Ein normaler kastrierter Hauskatzen-Kater wiegt meistens um die 4kg und braucht daher 200g feuchtes Katzenfutter.

Dein Tierarzt hilft dir sicherlich gerne, das Idealgewicht deiner Katze zu schätzen.

Schritt 2: Der Dosenöffner (Du!) reflektiert sein Verhalten
Nun, da du weißt, wie viel deine Katze eigentlich fressen sollte, beobachtest du, wieviel du ihr tatsächlich gibst. Ja, Leckerlies, Leberwurst, selbstgefangene Mäuse, sowie Fremdfressen beim Nachbarn gehören auch dazu!

Viele Besitzer sind schockiert, wenn sie feststellen, dass ihre Lieblinge noch ein Drittel mehr zu dem gefüttert bekommen, was sie eigentlich fressen sollten.

Schritt 3: Der Wochenplan
Du musst von nun an alle zusätzlichen Fütterungen zu den normalen Fresszeiten weglassen, deiner Katze hilfst du nicht weiter, wenn du Diabetes, Gelenkstörungen etc. durch gut gemeinte Leckerlies förderst!

Das Hauptproblem ist, dass deine Katze eine höhere Futtermenge gewohnt ist, als sie fressen sollte. Und das ist nicht nur eine psychische Sache. Der Körper der Katze vertraut darauf, die gewohnte Nahrungsmenge zu bekommen und reagiert mit kleinen Streiks, wenn du von einem Tag auf den anderen die Futtermenge merkbar reduzierst.

Daher sollte innerhalb von vier bis sechs Wochen die Futtermenge auf das Soll reduziert werden, indem du jede Woche einen Esslöffel Futter mehr weglässt.

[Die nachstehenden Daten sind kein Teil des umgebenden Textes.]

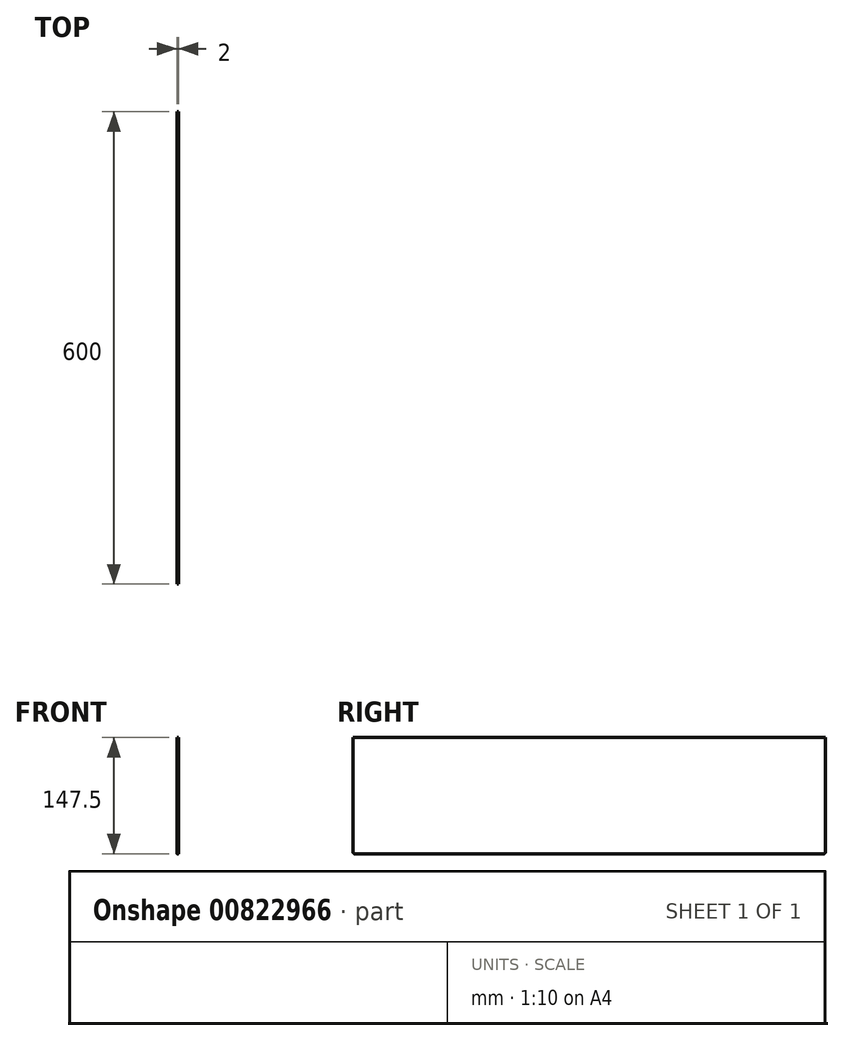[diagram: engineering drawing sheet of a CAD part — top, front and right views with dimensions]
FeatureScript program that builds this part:
annotation { "Feature Type Name" : "Feature", "Feature Type Description" : "" }
export const myFeature = defineFeature(function(context is Context, id is Id, definition is map)
    precondition{}
    {
        {
            var Q0;
            Q0=qCreatedBy(makeId("Right.planeOp"),FACE);
            var sketch = newSketch(context, id + "F0", { "sketchPlane" : qUnion([Q0])});
            skLineSegment(sketch, "E0.bottom", {"start": v(-300, -73.75) * mm, "end": v(300, -73.75) * mm});
            skLineSegment(sketch, "E0.top", {"start": v(-300, 73.75) * mm, "end": v(300, 73.75) * mm});
            skLineSegment(sketch, "E0.left", {"start": v(-300, -73.75) * mm, "end": v(-300, 73.75) * mm});
            skLineSegment(sketch, "E0.right", {"start": v(300, -73.75) * mm, "end": v(300, 73.75) * mm});
            skPoint(sketch, "E0.middle", {"position": v(0, 0) * mm});
            skSolve(sketch);
        }
        {
            var Q0;
            Q0=qSketchRegion(id+"F0",true);
            extrude(context, id + "F1", {"entities" : qUnion([Q0]), "depth" : 2 * mm, "offsetDistance" : 25 * mm});
        }
        {
            var Q0;
            Q0=makeQuery(id+"F1.opExtrude","SWEPT_EDGE",EDGE,{"disambiguationData":[OSD([sQuery(id+"F0.wireOp",EDGE,"E0.bottom"),sQuery(id+"F0.wireOp",EDGE,"E0.left")])]});
            var Q1;
            Q1=makeQuery(id+"F1.opExtrude","SWEPT_EDGE",EDGE,{"disambiguationData":[OSD([sQuery(id+"F0.wireOp",EDGE,"E0.bottom"),sQuery(id+"F0.wireOp",EDGE,"E0.right")])]});
            fillet(context, id + "F2", {"entities" : qUnion([Q0, Q1]), "radius" : 2 * mm, "tangentPropagation" : true, "allowEdgeOverflow" : false});
        }
    });
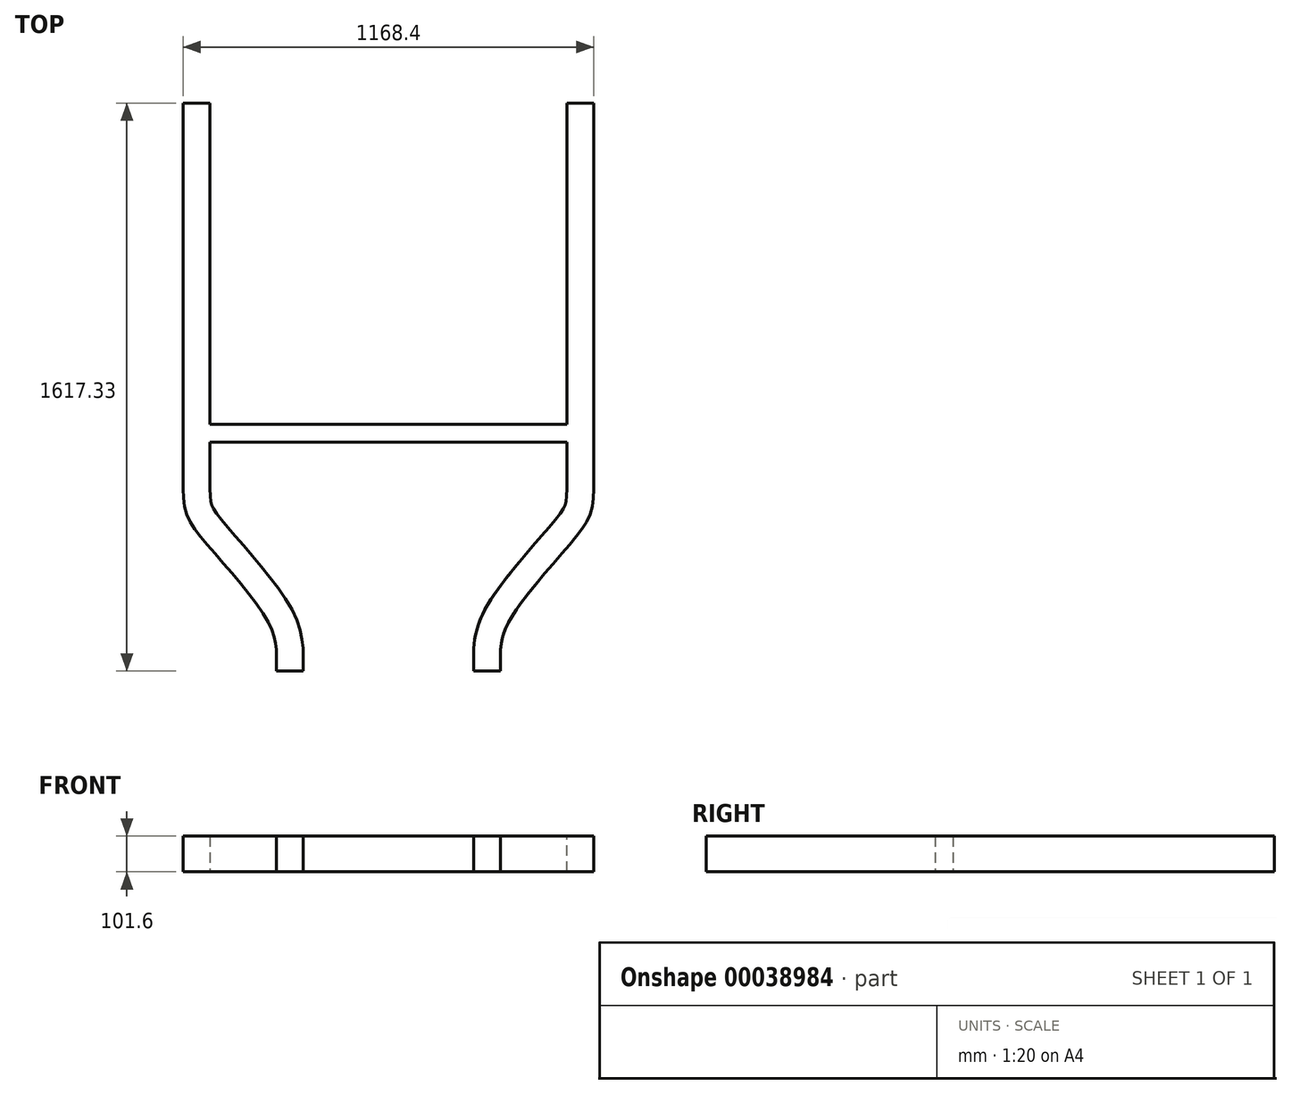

Schreibe deinen Wochenplan bitte auf, sodass du nachvollziehen kannst, ob du dich selbst daran hältst.

Beispiel:
Futter gefüttert im Moment: 400g pro Tag
Futtersoll in 6 Wochen: 200g
Woche1: 370g
Woche 2: 340g
Woche 3: 300g
Woche 4: 270g
Woche 5: 240g
Woche 6: 200g

Schritt 4: Bewegung für die Katz'
Zusätzlich zu dem Diät-Programm, wirkt es sich positiv auf deine Katze aus, wenn sie sich bewegt. Wie jedoch kriegt man einen faulen Stubentiger dazu, sich mehr zu bewegen?
  • Mehr Spielen: Animiere deine Katze öfter zum Spielen. Bindfäden, Fellmäuse und so weiter sind deine Freunde! ;)
  • Mehr Denken: Fummelbretter sind ebenfalls ein gelungener Ansatz, die Katze sinnvoll vom Dösen abzuhalten. Denk jedoch daran, die Futtermengen, die du ins Fummelbrett steckst, von der Tagesration abzuziehen, damit das Diätprogramm wirksam ist.
  • Mehr Action: Draußen ist es spannender als drinnen. Wenn du die Möglichkeit hast, öffne die Tür und setze den Tiger vor die Tür. Draußen bewegt er sich zwangsläufig mehr, weil da viel mehr ist als eine warme Heizung mit einem warmen Kissen drauf....

Viel Erfolg beim Abnehmen-Helfen wünscht dir das Katzen-Infos Team!